In another signing day first, South Plantation (Fla.) High four-star running back Alex Collins turned signing day upside down last February when his mother, Andrea McDonald, refused to sign his letter with Arkansas.
There have been countless situations in which parents or the players themselves have gotten cold feet on signing day and reversed course. But in Collins' case, two sources told ESPN.com McDonald ran away with her son's letter of intent and went missing for hours.
Georgia Tech coach Paul Johnson, who was interviewed on ESPNU after the Collins news broke, snickered when asked if he'd ever experienced something like that before.

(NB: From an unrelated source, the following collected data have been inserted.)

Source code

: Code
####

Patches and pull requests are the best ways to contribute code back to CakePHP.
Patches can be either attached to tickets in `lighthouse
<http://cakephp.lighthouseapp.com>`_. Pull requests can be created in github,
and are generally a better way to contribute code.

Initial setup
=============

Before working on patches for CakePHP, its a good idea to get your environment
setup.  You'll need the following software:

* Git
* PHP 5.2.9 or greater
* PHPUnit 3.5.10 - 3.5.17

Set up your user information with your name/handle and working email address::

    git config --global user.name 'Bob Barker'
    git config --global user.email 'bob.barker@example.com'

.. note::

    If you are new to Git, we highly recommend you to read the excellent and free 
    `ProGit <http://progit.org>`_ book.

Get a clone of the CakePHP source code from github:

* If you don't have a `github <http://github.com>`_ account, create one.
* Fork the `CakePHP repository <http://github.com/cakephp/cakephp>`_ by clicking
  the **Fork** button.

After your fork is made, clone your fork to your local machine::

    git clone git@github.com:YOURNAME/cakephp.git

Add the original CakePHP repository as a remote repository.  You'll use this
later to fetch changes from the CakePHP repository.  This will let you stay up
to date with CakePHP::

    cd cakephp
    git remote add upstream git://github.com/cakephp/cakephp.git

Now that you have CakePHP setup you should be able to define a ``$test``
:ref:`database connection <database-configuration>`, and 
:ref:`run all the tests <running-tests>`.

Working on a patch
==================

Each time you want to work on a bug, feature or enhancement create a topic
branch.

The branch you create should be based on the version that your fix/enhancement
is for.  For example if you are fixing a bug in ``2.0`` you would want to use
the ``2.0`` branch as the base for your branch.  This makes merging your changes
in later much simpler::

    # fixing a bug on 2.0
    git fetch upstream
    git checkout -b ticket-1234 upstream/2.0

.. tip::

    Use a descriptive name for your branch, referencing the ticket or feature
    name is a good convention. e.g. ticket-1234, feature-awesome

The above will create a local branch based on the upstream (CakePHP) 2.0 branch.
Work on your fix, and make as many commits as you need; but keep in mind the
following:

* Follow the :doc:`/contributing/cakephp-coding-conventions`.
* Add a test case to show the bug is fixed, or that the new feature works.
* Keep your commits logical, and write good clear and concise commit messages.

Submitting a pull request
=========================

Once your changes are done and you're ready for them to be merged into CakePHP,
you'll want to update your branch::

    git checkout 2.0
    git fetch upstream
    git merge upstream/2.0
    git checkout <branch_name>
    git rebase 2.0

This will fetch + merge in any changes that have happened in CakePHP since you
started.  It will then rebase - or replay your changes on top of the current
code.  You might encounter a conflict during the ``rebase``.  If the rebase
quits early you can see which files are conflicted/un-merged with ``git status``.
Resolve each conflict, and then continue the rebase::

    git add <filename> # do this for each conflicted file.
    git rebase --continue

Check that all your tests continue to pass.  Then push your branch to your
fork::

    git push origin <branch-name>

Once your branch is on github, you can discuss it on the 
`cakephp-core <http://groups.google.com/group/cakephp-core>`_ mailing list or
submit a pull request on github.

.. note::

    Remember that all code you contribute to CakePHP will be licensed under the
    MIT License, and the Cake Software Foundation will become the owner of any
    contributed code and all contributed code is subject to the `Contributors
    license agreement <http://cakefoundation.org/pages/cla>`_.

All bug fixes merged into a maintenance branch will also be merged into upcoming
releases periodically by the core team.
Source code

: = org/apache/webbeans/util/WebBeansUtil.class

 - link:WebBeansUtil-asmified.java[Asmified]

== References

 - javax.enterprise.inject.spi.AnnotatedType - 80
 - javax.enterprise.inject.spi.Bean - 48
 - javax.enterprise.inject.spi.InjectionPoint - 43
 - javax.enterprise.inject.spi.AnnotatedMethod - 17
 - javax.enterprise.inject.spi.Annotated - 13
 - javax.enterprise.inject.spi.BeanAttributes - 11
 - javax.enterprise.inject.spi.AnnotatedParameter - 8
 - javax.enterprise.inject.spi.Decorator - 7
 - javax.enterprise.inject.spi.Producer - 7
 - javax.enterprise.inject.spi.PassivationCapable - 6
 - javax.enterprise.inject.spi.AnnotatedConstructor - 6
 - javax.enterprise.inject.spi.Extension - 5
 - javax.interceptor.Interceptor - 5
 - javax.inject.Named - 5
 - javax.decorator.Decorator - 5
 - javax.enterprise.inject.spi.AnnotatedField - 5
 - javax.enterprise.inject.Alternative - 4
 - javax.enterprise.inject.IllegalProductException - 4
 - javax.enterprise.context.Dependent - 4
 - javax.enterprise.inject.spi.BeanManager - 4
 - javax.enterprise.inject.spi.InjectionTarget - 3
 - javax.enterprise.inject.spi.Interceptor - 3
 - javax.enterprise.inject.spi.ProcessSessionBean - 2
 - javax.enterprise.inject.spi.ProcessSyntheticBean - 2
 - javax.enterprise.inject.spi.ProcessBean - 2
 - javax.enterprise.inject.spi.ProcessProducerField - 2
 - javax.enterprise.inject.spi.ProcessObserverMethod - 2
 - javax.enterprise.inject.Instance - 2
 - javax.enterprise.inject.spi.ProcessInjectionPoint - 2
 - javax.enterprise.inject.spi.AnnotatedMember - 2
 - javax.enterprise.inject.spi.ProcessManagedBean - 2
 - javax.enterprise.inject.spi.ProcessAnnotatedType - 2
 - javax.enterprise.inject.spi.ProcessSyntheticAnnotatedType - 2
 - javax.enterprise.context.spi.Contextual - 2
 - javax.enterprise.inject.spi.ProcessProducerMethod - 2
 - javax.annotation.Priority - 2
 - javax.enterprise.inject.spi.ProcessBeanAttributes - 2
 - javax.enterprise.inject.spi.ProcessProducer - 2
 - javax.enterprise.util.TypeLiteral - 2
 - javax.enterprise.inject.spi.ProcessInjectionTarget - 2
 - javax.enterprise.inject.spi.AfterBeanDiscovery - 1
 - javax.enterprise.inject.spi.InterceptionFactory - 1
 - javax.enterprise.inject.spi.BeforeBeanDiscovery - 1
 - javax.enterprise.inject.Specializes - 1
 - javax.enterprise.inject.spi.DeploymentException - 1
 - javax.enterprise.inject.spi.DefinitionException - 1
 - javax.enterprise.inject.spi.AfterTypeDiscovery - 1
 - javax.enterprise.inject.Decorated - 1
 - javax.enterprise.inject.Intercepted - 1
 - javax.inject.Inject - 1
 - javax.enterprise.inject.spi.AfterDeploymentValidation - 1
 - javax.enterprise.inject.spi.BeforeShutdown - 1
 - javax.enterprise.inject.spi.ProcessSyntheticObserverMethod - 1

"I don't know if I've heard of anyone running away with the papers," Johnson said. "But certainly there are some funny stories with recruiting and it's getting nuttier and nuttier as we go each year."
Nearly 24 hours later, Collins finally signed with Arkansas with his father, aunt and grandmother at his side. His mother wanted him to stay close to home and sign with Miami, a school he had made an earlier commitment to, but Collins wanted to do his own thing.
"She just wanted to make sure I was making the right decision," said Collins, who rushed for 1,026 yards and four touchdowns as a freshman this season. "She was concerned about me being so far away from home and how I could handle it."
These situations serve as reminders to coaches to prepare for the unexpected. After all the letters, calls, talks with parents and visits to campus, you can never truly predict what might happen on signing day. That's why one Big 12 assistant said making sure every little step is taken care of is important to try to "eliminate the surprises."
"You have to make sure to dot I's and cross T's," he said. "You can't just assume the recruit or his family is going to have everything taken care of and are going to do it the right way. You have to make sure they have the letter of intent in advance, talk to them about where on the form they have to actually sign it at, make sure they get it to a fax machine. You also better know what time they're going to sign it. It's also good to have everybody's phone numbers, including the secretary that will be sending the fax in. If you miss any step along the way, it can lead to panic. And even if you don't and you get it all perfectly done, panic might still set in."
Just ask Arkansas State assistant coach Trooper Taylor.
When he was at Auburn, Taylor thought he had landed No. 1 offensive tackle Cyrus Kouandjio as part of the 2011 class. Kouandjio, the No. 3 player overall, announced he was signing with the Tigers on ESPNU. It led to a celebration in Auburn's war room that included high-fives, a lot of yelling and even some chest bumps.
Hours later, the fax still had not come through and celebration turned to fear. Fear that was warranted.
Kouandjio waited four days before signing with Auburn's biggest rival, Alabama.
"That was a big shock, and I very seldom had shocks," Taylor said. "I knew, after recruiting a kid for so long, what would happen. When guys are shocked, it's because you probably didn't do a great job of recruiting that kid. Cyrus was like that because we got in the process so late. It was a family thing, and I understood it, because his brother was at Alabama. But I'd never had that happen to me before, where, on TV, he said it was a done deal.
"It taught me a lesson: Until that fax comes through, there are no guarantees."